## PROMPT
Begin at the top of the following data. Copy each line exactly until you have copied the line containing "Effettua 100 lanci".

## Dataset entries
● ● ●
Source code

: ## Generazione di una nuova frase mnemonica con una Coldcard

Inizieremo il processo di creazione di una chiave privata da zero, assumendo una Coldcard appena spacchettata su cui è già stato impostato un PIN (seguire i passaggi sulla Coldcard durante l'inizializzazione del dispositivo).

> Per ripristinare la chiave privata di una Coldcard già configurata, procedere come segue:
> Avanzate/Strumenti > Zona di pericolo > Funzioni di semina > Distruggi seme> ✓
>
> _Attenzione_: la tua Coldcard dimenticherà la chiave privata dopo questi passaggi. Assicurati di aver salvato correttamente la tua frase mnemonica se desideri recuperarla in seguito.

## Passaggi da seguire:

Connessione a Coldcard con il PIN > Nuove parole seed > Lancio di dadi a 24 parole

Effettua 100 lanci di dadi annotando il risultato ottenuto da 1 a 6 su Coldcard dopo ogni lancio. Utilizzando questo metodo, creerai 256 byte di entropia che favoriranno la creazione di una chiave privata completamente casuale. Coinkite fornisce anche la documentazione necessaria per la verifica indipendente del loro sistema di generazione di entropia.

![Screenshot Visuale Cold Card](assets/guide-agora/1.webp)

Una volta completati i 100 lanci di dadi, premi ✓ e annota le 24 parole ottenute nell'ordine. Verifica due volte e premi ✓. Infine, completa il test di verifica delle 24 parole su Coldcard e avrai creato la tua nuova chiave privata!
● ● ●
## RESPONSE
Source code

: ## Generazione di una nuova frase mnemonica con una Coldcard

Inizieremo il processo di creazione di una chiave privata da zero, assumendo una Coldcard appena spacchettata su cui è già stato impostato un PIN (seguire i passaggi sulla Coldcard durante l'inizializzazione del dispositivo).

> Per ripristinare la chiave privata di una Coldcard già configurata, procedere come segue:
> Avanzate/Strumenti > Zona di pericolo > Funzioni di semina > Distruggi seme> ✓
>
> _Attenzione_: la tua Coldcard dimenticherà la chiave privata dopo questi passaggi. Assicurati di aver salvato correttamente la tua frase mnemonica se desideri recuperarla in seguito.

## Passaggi da seguire:

Connessione a Coldcard con il PIN > Nuove parole seed > Lancio di dadi a 24 parole

Effettua 100 lanci di dadi annotando il risultato ottenuto da 1 a 6 su Coldcard dopo ogni lancio. Utilizzando questo metodo, creerai 256 byte di entropia che favoriranno la creazione di una chiave privata completamente casuale. Coinkite fornisce anche la documentazione necessaria per la verifica indipendente del loro sistema di generazione di entropia.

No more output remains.